U.S. Customs and Border Patrol is offering its agents a 5 percent bonus if they'll say with the agency another year in hopes of keeping experienced agents from leaving while record numbers of people are entering the country illegally.
“Investing in the men and women of the United States Border Patrol continues to be my top priority,” Border Patrol Chief Carla Provost said in a statement, reports Fox News. "Their experience and expertise are critical to successfully accomplishing the border security mission.”
Morale is dropping among agents, retirements are increasing, and there is a shortage of new personnel, reports Fox.

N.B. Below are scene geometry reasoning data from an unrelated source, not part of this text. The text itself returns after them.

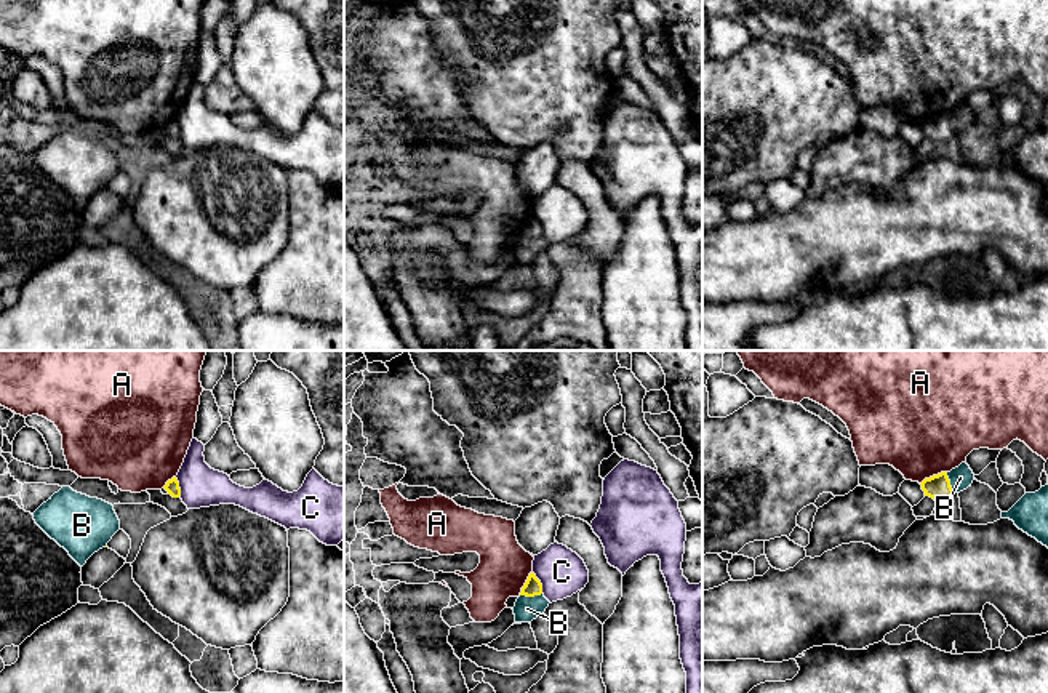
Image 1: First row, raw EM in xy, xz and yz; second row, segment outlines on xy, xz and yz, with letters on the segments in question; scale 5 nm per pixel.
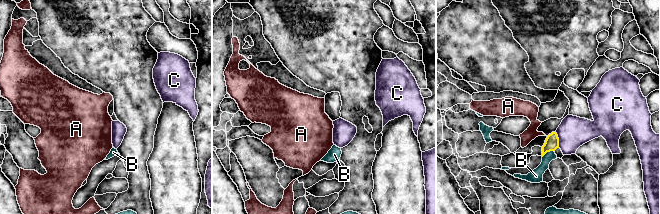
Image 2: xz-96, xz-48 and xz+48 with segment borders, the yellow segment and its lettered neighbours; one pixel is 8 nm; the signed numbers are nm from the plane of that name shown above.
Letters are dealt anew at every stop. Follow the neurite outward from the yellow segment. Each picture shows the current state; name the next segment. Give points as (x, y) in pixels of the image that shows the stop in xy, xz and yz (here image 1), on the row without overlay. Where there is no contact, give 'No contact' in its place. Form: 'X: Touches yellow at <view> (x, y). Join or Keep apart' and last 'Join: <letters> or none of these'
A: Touches yellow at yz (933, 117). Keep apart
B: Touches yellow at xz (530, 237). Keep apart
C: Touches yellow at xz (540, 224). Keep apart
Join: none of these

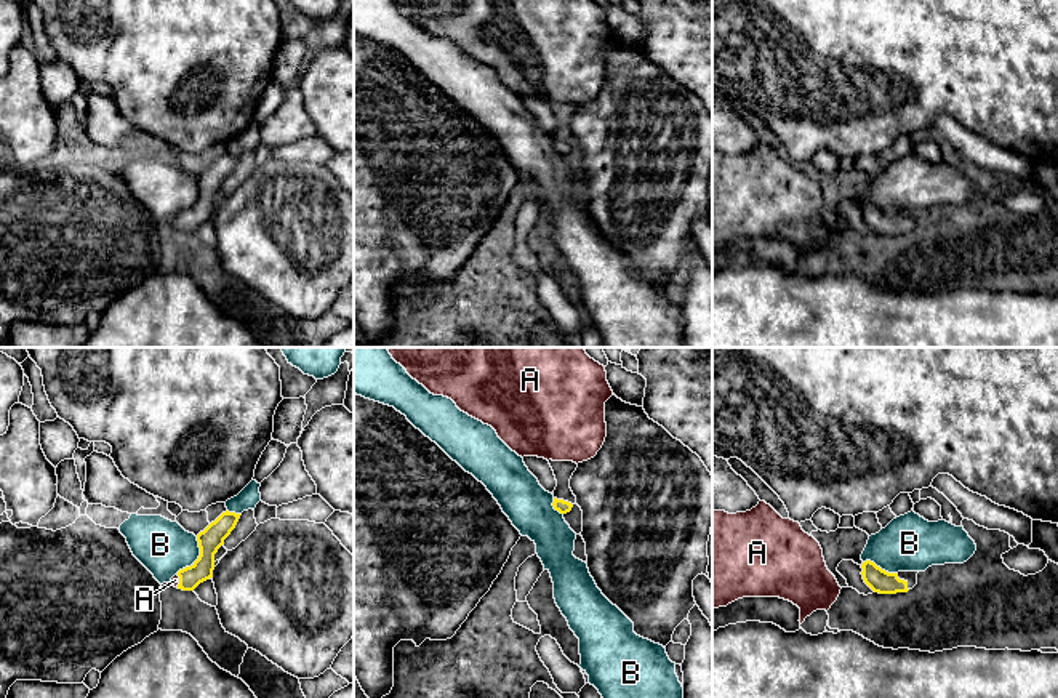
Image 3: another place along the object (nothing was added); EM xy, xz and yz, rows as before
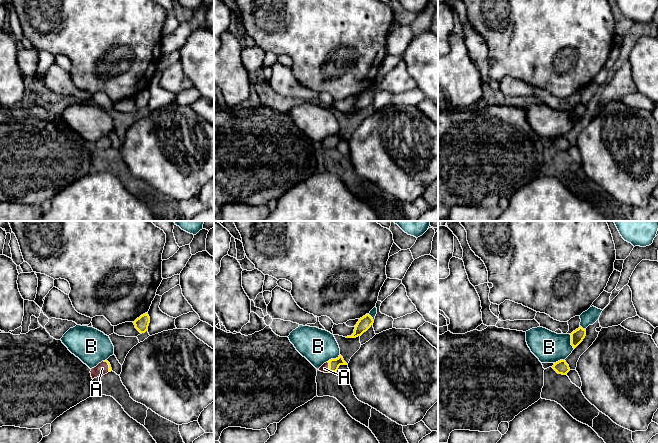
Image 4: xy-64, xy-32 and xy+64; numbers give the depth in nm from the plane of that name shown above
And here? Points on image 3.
A: Touches yellow at xy (180, 221). Join
B: Touches yellow at xy (199, 199). Keep apart
Join: A

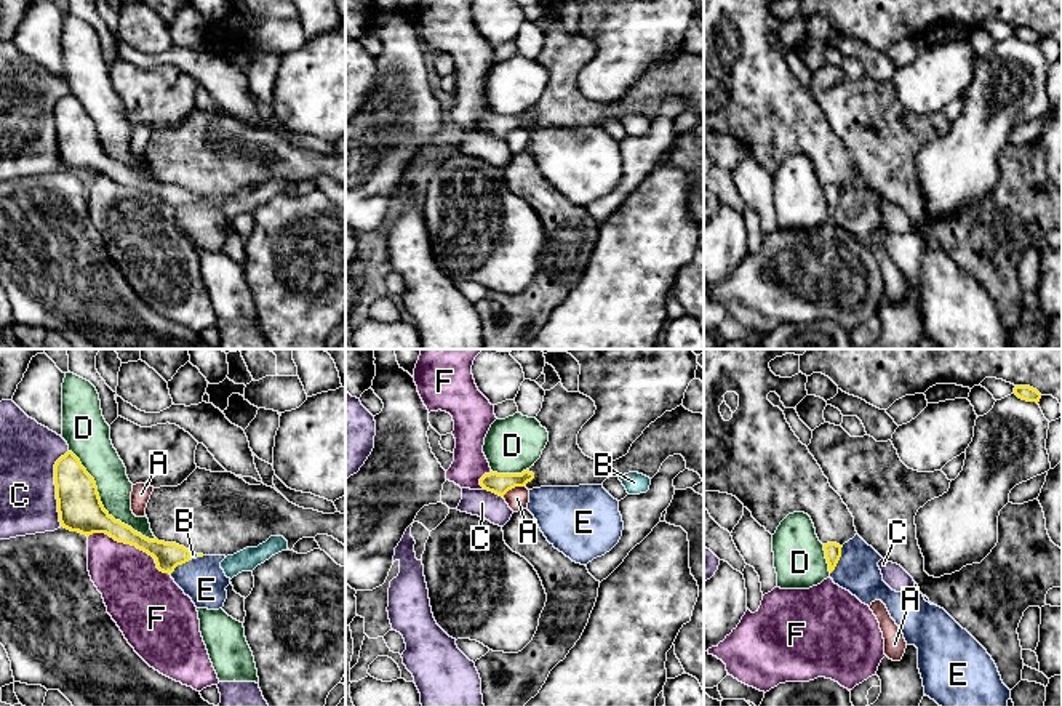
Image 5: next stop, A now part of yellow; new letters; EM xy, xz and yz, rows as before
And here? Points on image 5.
A: Touches yellow at xz (512, 128). Keep apart
B: Touches yellow at xy (189, 197). Join
C: Touches yellow at xy (56, 130). Keep apart
D: Touches yellow at xy (101, 144). Keep apart
E: Touches yellow at yz (838, 200). Keep apart
F: Touches yellow at xy (131, 186). Keep apart
Join: B

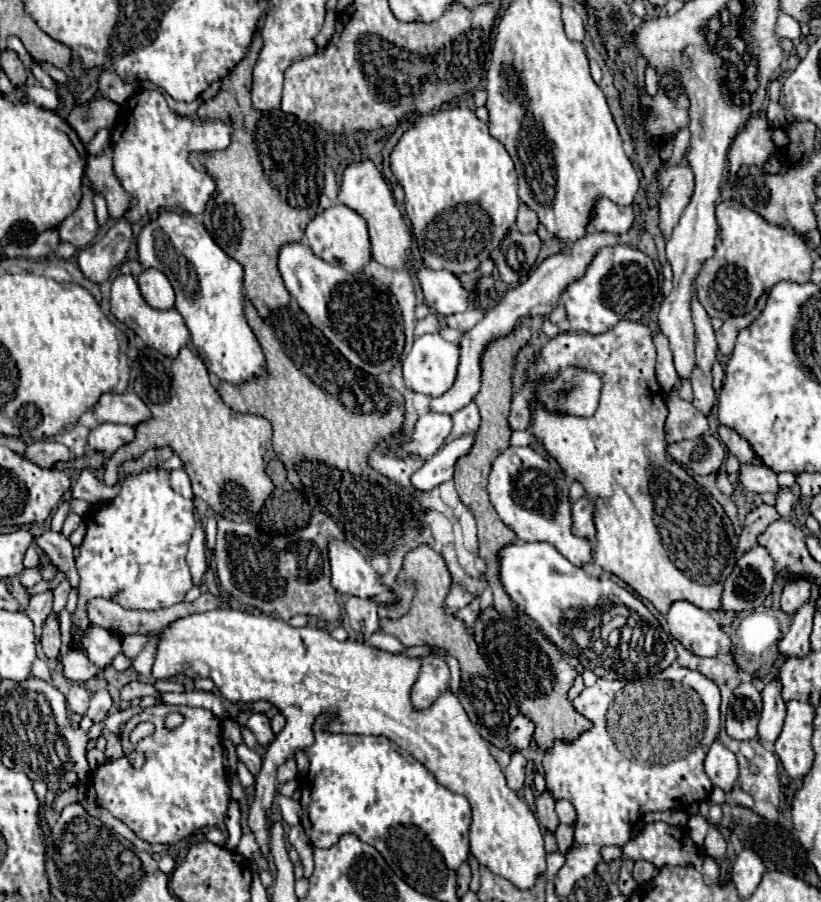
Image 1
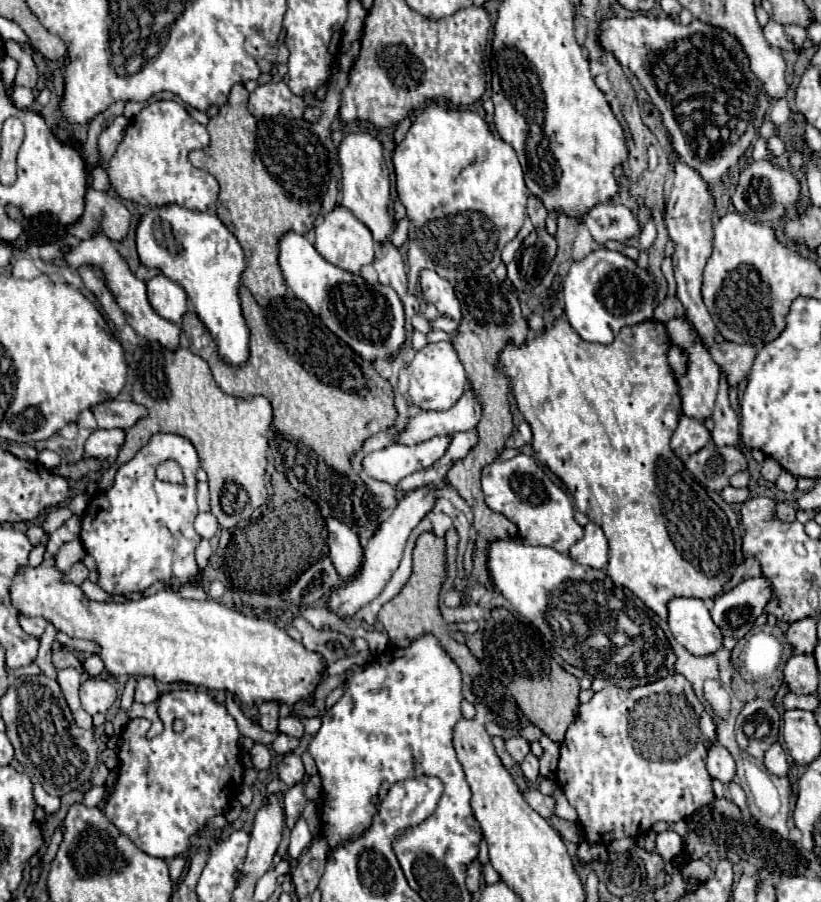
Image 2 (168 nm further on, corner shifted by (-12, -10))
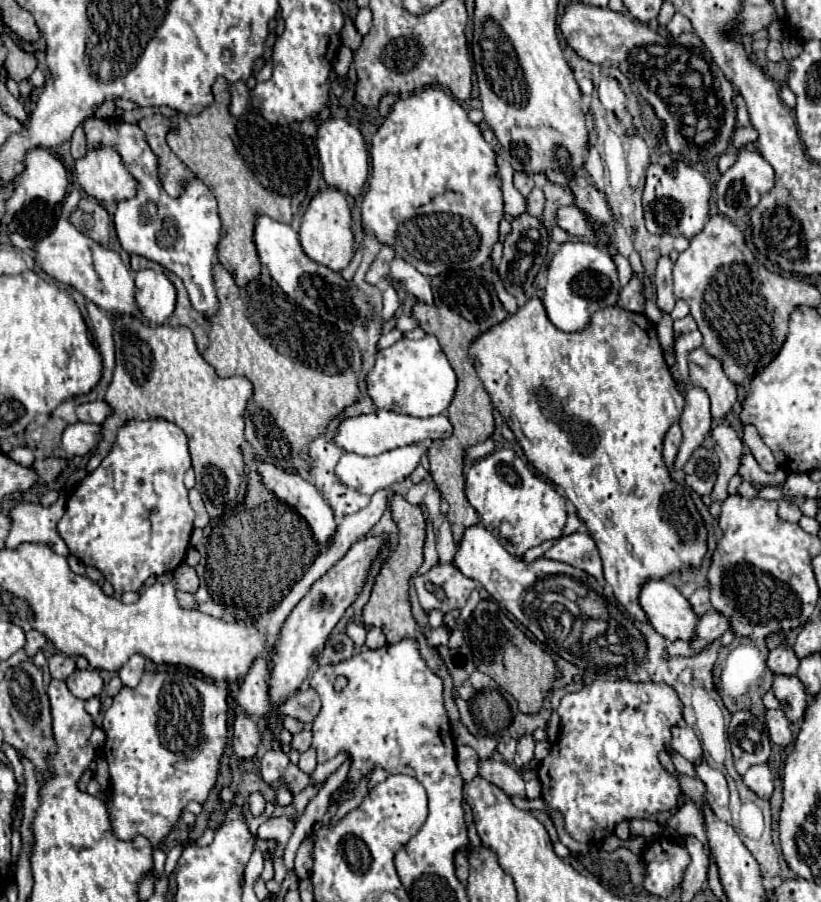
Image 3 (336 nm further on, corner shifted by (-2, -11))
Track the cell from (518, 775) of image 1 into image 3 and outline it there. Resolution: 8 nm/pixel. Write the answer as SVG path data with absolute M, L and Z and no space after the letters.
M525 735L517 741L517 753L515 753L515 759L513 763L517 767L525 767L531 759L533 759L533 747L535 747L535 741L531 735Z

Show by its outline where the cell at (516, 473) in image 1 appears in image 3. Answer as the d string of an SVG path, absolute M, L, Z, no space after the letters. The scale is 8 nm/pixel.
M501 449L477 459L467 471L465 493L469 503L481 515L481 525L493 531L515 555L523 555L527 549L549 539L563 537L567 523L567 499L511 449Z

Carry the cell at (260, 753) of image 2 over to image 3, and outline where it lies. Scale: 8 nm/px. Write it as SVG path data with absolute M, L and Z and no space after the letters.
M239 713L235 719L235 725L233 725L233 731L235 731L233 733L233 749L235 749L237 757L253 759L261 745L261 737L259 737L255 719Z

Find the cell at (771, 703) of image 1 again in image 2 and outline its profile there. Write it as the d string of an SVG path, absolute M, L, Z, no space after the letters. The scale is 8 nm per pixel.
M775 742L775 746L771 746L771 750L767 750L765 760L763 760L767 772L771 772L773 776L787 776L787 756L785 750L781 746L781 742Z

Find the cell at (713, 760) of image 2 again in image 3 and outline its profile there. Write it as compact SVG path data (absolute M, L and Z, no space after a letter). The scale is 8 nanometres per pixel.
M685 723L679 725L679 727L673 727L673 741L671 743L673 743L673 749L679 755L683 755L687 761L691 761L693 765L699 765L705 759L699 737Z

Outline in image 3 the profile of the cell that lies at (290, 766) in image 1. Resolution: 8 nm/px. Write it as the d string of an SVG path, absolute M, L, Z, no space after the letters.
M267 751L261 759L261 777L265 783L275 785L279 781L279 777L283 775L283 771L289 765L289 757L283 751Z

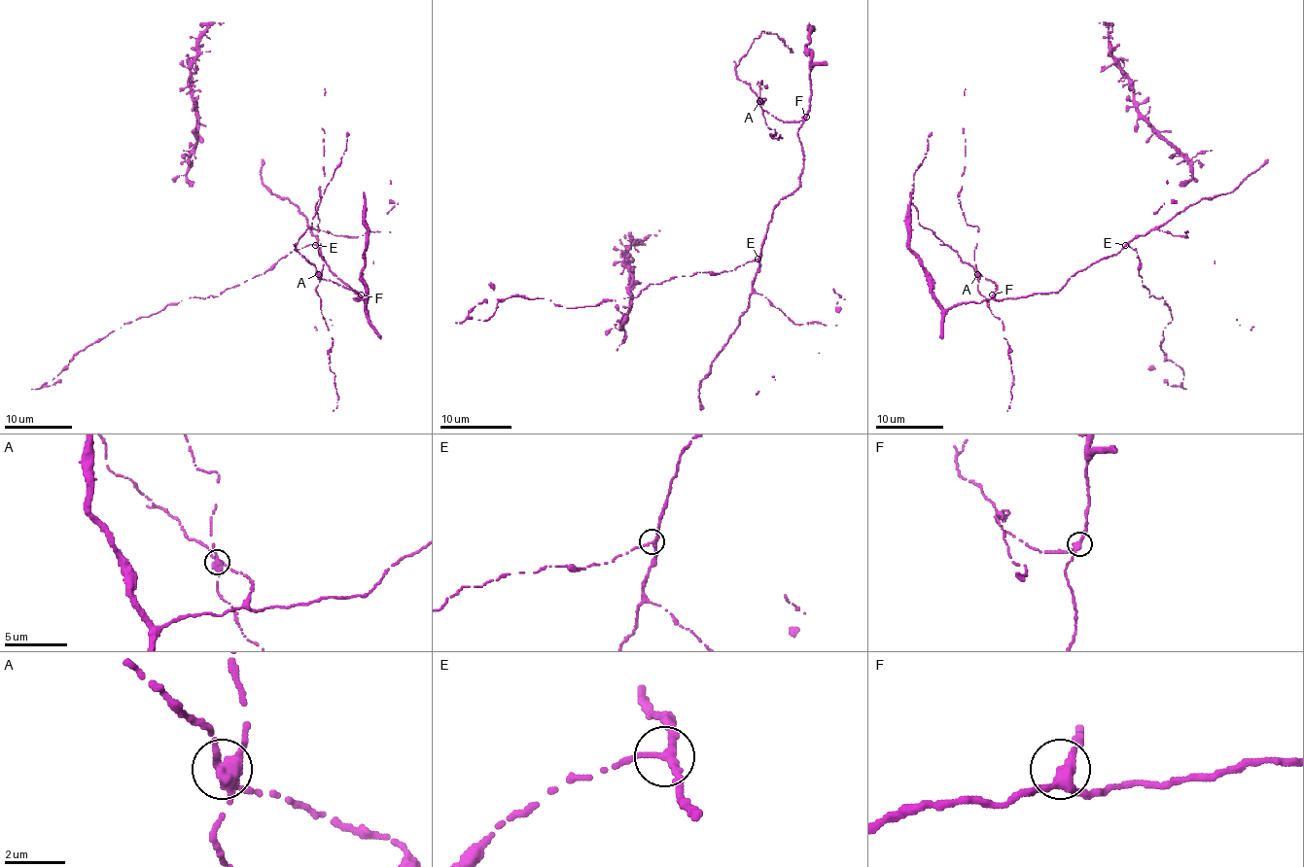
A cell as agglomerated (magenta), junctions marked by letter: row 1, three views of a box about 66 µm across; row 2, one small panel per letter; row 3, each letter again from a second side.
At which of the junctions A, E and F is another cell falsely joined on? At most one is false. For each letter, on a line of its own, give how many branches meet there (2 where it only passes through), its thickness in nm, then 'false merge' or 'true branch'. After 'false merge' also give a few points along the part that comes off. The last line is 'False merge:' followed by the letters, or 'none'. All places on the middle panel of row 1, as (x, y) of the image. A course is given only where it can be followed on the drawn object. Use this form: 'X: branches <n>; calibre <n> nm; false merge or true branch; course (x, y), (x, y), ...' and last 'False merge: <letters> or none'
A: branches 3; calibre 360 nm; true branch
E: branches 3; calibre 240 nm; true branch
F: branches 3; calibre 320 nm; true branch
False merge: none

Taxpayers will pay $84 million for the bonuses, which will come from the existing CBP budget. The bonus, of roughly $5,000, will go to the more experienced supervisors, who have had at least seven years on the job and earn about $100,000 annually. They will get the money in quarterly increments of $1,250 each over a year.
"This is one way of expressing appreciation for agents who are the backbone of our operations," a CBP official told Fox News on Wednesday. "We need them to get through this crisis."
Currently, there are 19,484 CBP agents, down from 21,444 in 2011, and people are retiring faster than new agents can be hired. The attrition rate is 38 percent higher this year than last year.
The CBP also plans to announce an incentive plan to fill jobs in remote border locations later this year.